━━━ Verilen Kayıtlar ━━━
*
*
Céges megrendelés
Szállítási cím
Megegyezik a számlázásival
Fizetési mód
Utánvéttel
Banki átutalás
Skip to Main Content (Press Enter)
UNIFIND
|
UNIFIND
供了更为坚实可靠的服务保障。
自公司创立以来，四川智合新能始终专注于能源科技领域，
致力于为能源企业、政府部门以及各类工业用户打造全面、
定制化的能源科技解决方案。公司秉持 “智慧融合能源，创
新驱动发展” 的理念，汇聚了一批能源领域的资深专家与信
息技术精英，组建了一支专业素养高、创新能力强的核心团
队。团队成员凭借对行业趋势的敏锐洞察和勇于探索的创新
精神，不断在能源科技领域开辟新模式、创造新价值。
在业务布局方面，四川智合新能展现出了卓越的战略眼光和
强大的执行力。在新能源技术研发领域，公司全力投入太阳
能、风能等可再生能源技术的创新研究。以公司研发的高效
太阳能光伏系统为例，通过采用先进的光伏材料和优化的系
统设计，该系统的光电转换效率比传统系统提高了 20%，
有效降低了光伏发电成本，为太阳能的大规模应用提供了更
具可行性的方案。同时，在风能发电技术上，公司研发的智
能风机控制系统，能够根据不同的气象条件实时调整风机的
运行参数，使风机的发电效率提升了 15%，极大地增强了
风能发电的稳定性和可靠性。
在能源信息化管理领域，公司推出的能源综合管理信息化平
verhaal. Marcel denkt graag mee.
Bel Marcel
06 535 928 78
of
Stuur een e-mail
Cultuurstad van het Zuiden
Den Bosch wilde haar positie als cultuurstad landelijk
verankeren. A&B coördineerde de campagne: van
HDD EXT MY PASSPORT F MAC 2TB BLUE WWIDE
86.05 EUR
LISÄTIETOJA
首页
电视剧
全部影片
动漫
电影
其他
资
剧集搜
━━━
§ **Görev**
Tüm kayıtlardaki "UNIFIND" adını "UNISEARCH" olarak yeniden adlandırın ve satırların geri kalanını değiştirmeden yeniden verin.

§ **Alıştırma Çıktısı**
*
*
Céges megrendelés
Szállítási cím
Megegyezik a számlázásival
Fizetési mód
Utánvéttel
Banki átutalás
Skip to Main Content (Press Enter)
UNISEARCH
|
UNISEARCH
供了更为坚实可靠的服务保障。
自公司创立以来，四川智合新能始终专注于能源科技领域，
致力于为能源企业、政府部门以及各类工业用户打造全面、
定制化的能源科技解决方案。公司秉持 “智慧融合能源，创
新驱动发展” 的理念，汇聚了一批能源领域的资深专家与信
息技术精英，组建了一支专业素养高、创新能力强的核心团
队。团队成员凭借对行业趋势的敏锐洞察和勇于探索的创新
精神，不断在能源科技领域开辟新模式、创造新价值。
在业务布局方面，四川智合新能展现出了卓越的战略眼光和
强大的执行力。在新能源技术研发领域，公司全力投入太阳
能、风能等可再生能源技术的创新研究。以公司研发的高效
太阳能光伏系统为例，通过采用先进的光伏材料和优化的系
统设计，该系统的光电转换效率比传统系统提高了 20%，
有效降低了光伏发电成本，为太阳能的大规模应用提供了更
具可行性的方案。同时，在风能发电技术上，公司研发的智
能风机控制系统，能够根据不同的气象条件实时调整风机的
运行参数，使风机的发电效率提升了 15%，极大地增强了
风能发电的稳定性和可靠性。
在能源信息化管理领域，公司推出的能源综合管理信息化平
verhaal. Marcel denkt graag mee.
Bel Marcel
06 535 928 78
of
Stuur een e-mail
Cultuurstad van het Zuiden
Den Bosch wilde haar positie als cultuurstad landelijk
verankeren. A&B coördineerde de campagne: van
HDD EXT MY PASSPORT F MAC 2TB BLUE WWIDE
86.05 EUR
LISÄTIETOJA
首页
电视剧
全部影片
动漫
电影
其他
资
剧集搜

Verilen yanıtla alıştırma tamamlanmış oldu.